··· INFORMATION ···

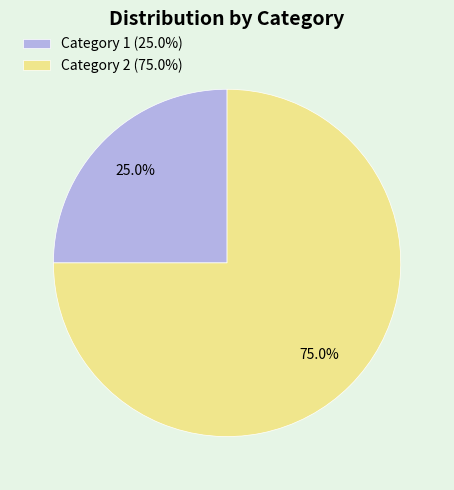

How many slices are in this pie chart?

2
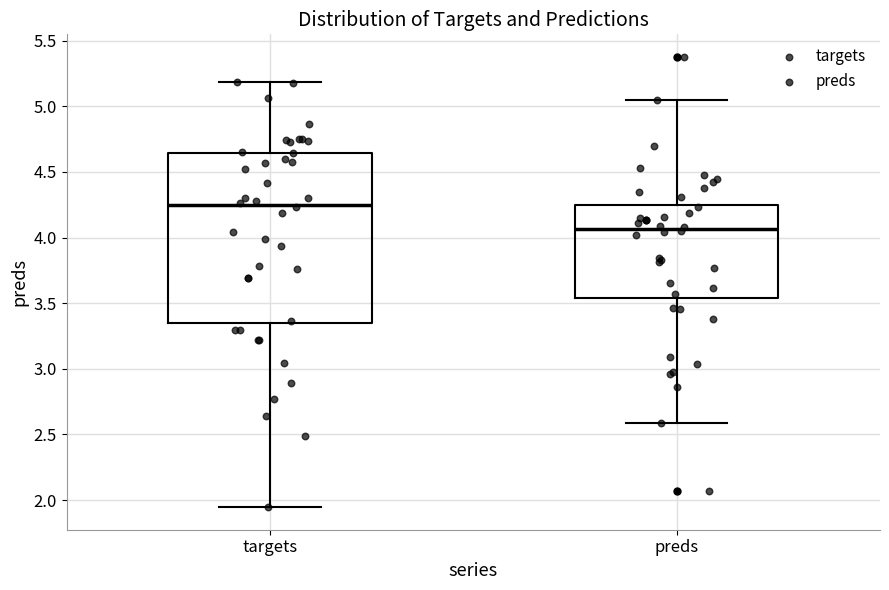

Reading left to right, transcribe this box plot: for each box, give where its median line is, the range the box spans, and where its two whiskers end, as read against the y-axis. The values are not printed on the chart, so give them approximately, as read against the axis.

targets: median 4.25, box 3.35 to 4.65, whiskers 1.95 to 5.20
preds: median 4.05, box 3.55 to 4.25, whiskers 2.60 to 5.05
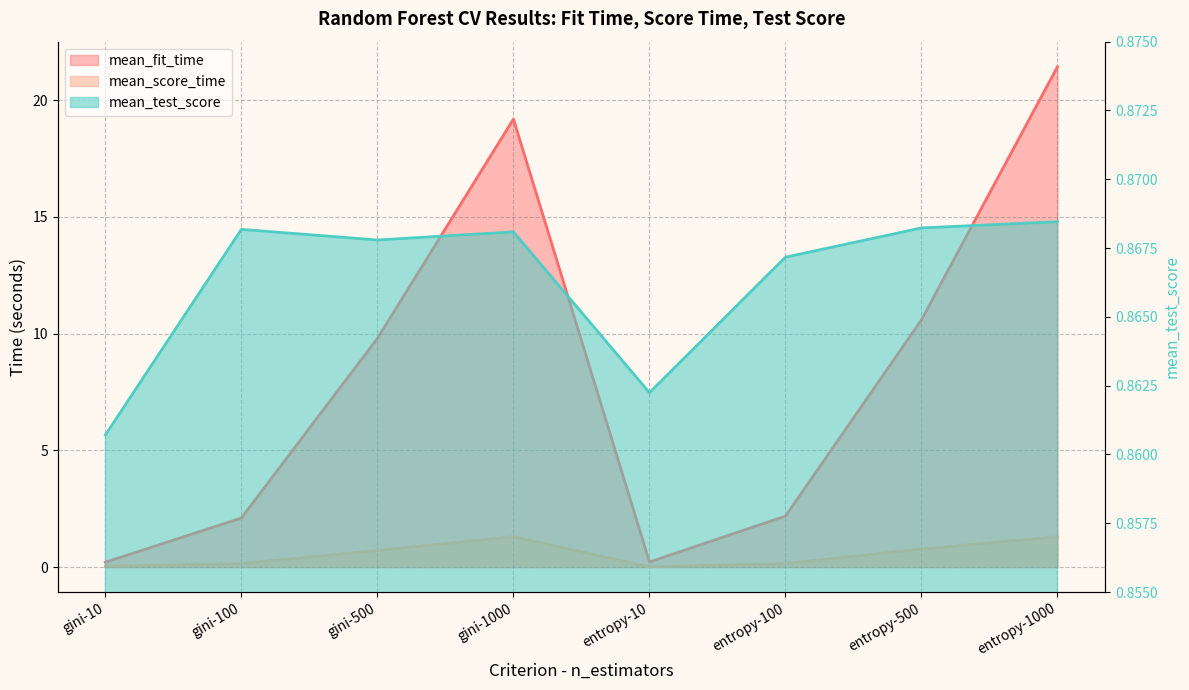

What are all the series names shown in the legend?

mean_fit_time, mean_score_time, mean_test_score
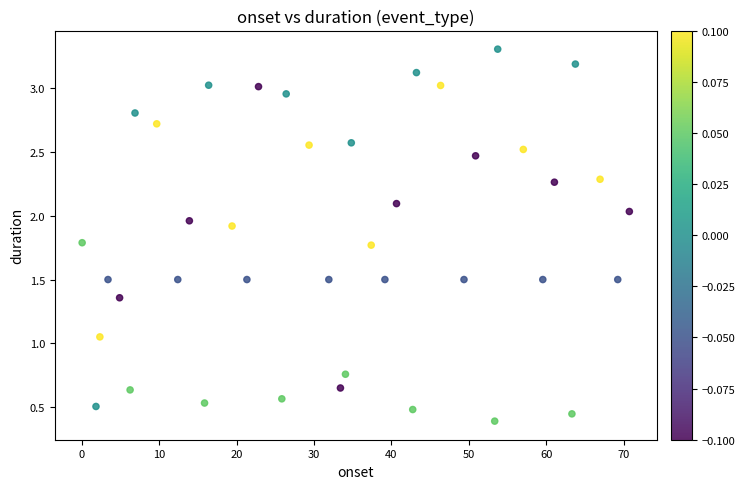

What is the range of X values (max minus min)?

70.7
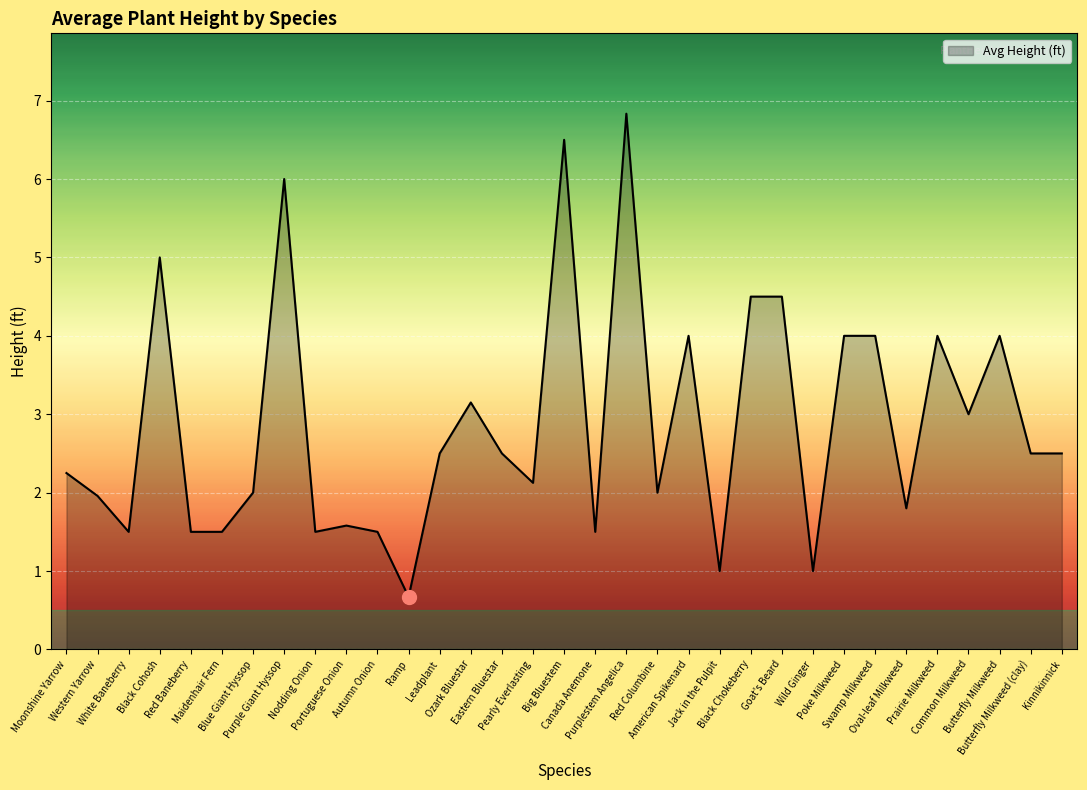

What is the smallest value displayed?

0.7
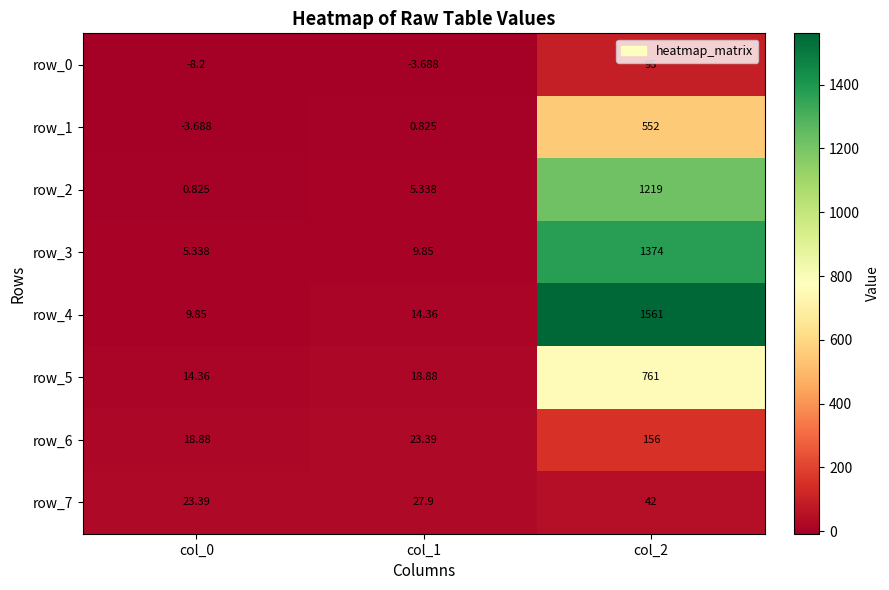

What is the sum of the row_2 values at col_1 and col_2?

1224.3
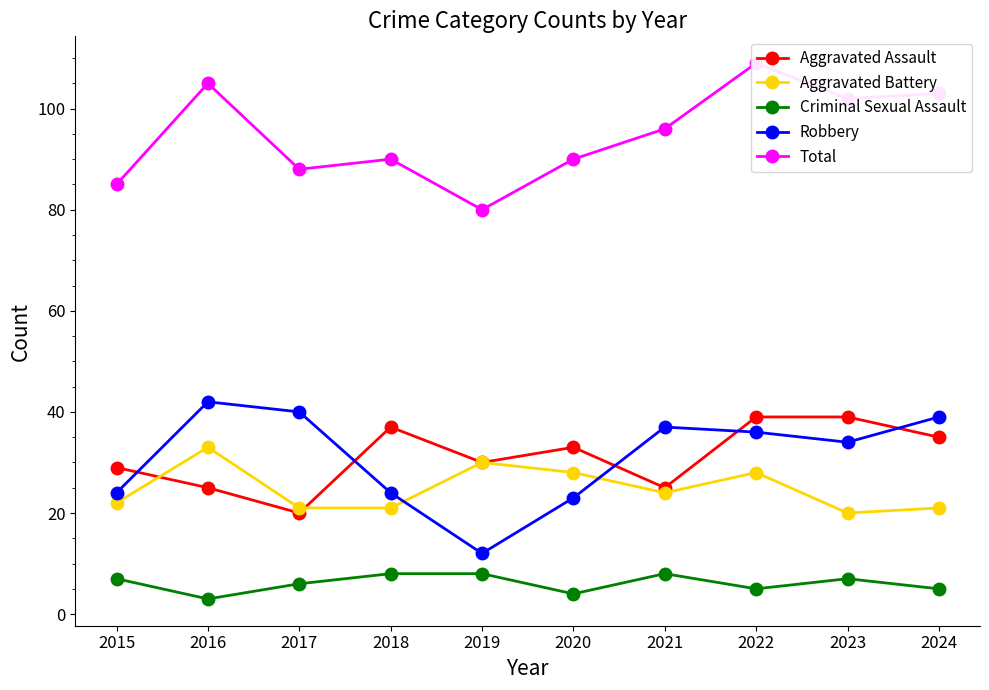

The value of Robbery at 2018 is 24. True or false?

True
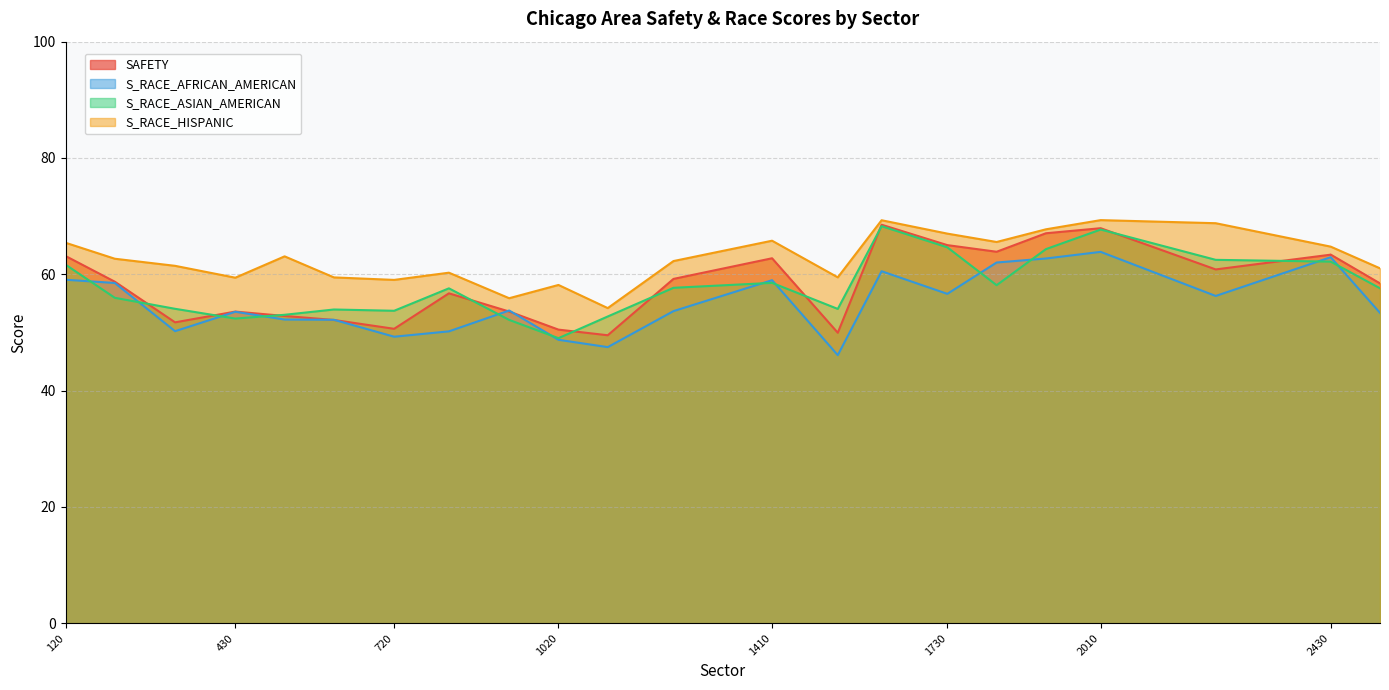

At area_4/1020, list the series in order from smallest to largest.

S_RACE_AFRICAN_AMERICAN, S_RACE_ASIAN_AMERICAN, SAFETY, S_RACE_HISPANIC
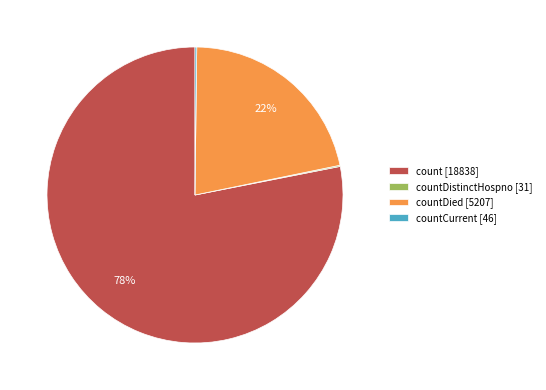

Is it true that countDied [5207] is 35% of the pie?

False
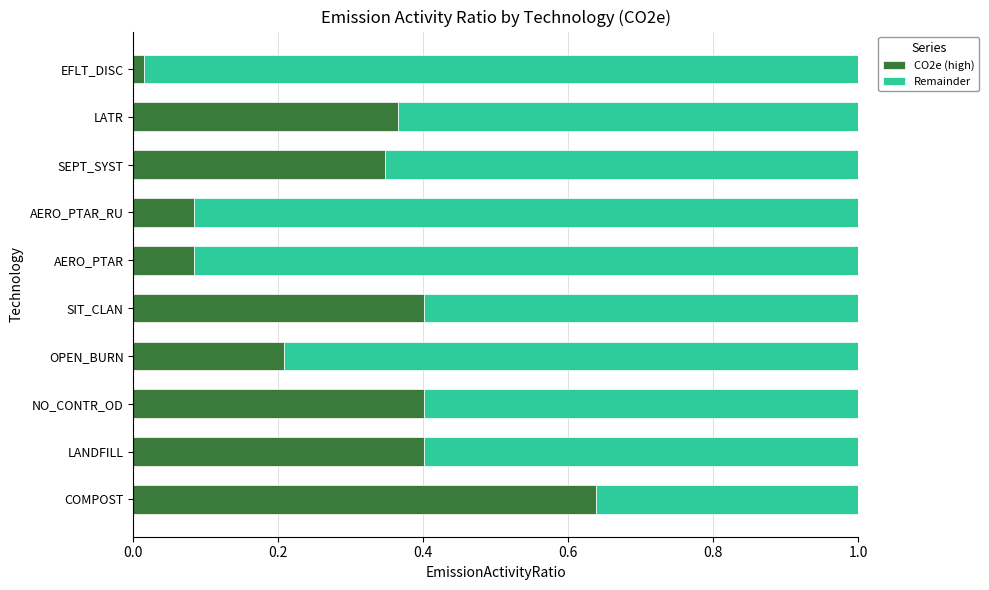

The value of CO2e (high) at LATR is 0.4. True or false?

True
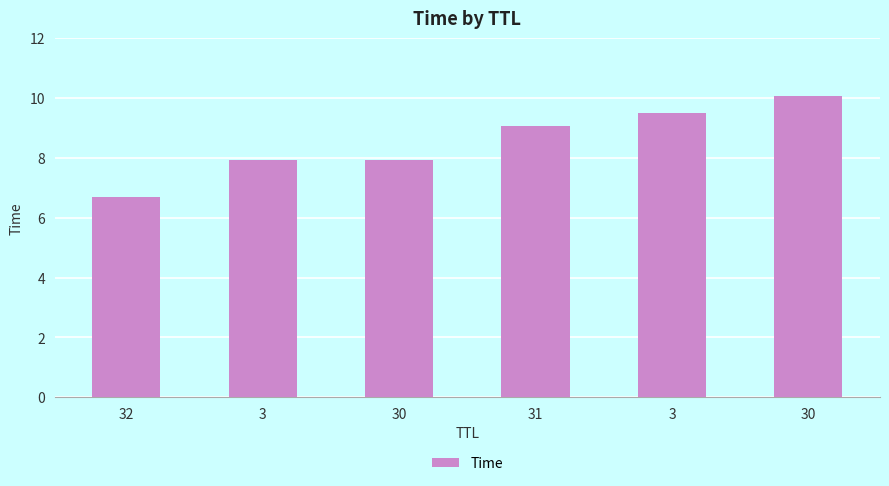

Reading right to left, what are all the values shown in this chart?

30=10.1	3=9.5	31=9.1	30=7.9	3=7.9	32=6.7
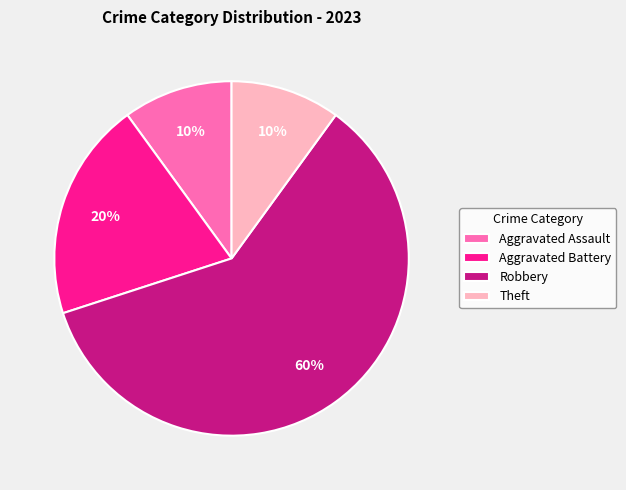

What percentage is the Robbery slice, to the nearest percent?

60%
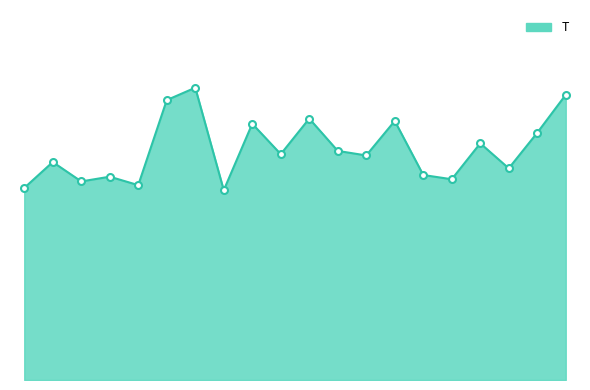

Rank the categories by value from lowest to highest.

10200044, 10200011, 10200027, 10200016, 10200115, 10200017, 10200107, 10200120, 10200015, 10200089, 10200070, 10200086, 10200119, 10200122, 10200054, 10200093, 10200085, 10200030, 10200127, 10200033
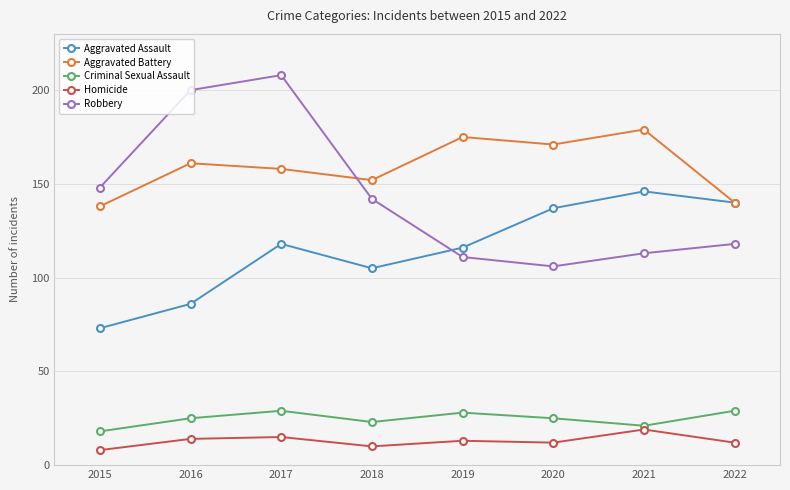

Which series ends up on top after the final intersection of Robbery and Aggravated Assault?

Aggravated Assault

···

REQUIRED WORK ▸ Can you arrange every line of the rows above as a JSON list of strings, one string per line, with blank lines and the pictures left out?

EXERCISE RESPONSE ▸
[
  "How many slices are in this pie chart?",
  "2",
  "Reading left to right, transcribe this box plot: for each box, give where its median line is, the range the box spans, and where its two whiskers end, as read against the y-axis. The values are not printed on the chart, so give them approximately, as read against the axis.",
  "targets: median 4.25, box 3.35 to 4.65, whiskers 1.95 to 5.20",
  "preds: median 4.05, box 3.55 to 4.25, whiskers 2.60 to 5.05",
  "What are all the series names shown in the legend?",
  "mean_fit_time, mean_score_time, mean_test_score",
  "What is the range of X values (max minus min)?",
  "70.7",
  "What is the smallest value displayed?",
  "0.7",
  "What is the sum of the row_2 values at col_1 and col_2?",
  "1224.3",
  "The value of Robbery at 2018 is 24. True or false?",
  "True",
  "At area_4/1020, list the series in order from smallest to largest.",
  "S_RACE_AFRICAN_AMERICAN, S_RACE_ASIAN_AMERICAN, SAFETY, S_RACE_HISPANIC",
  "Is it true that countDied [5207] is 35% of the pie?",
  "False",
  "The value of CO2e (high) at LATR is 0.4. True or false?",
  "True",
  "Reading right to left, what are all the values shown in this chart?",
  "30=10.1\t3=9.5\t31=9.1\t30=7.9\t3=7.9\t32=6.7",
  "What percentage is the Robbery slice, to the nearest percent?",
  "60%",
  "Rank the categories by value from lowest to highest.",
  "10200044, 10200011, 10200027, 10200016, 10200115, 10200017, 10200107, 10200120, 10200015, 10200089, 10200070, 10200086, 10200119, 10200122, 10200054, 10200093, 10200085, 10200030, 10200127, 10200033",
  "Which series ends up on top after the final intersection of Robbery and Aggravated Assault?",
  "Aggravated Assault"
]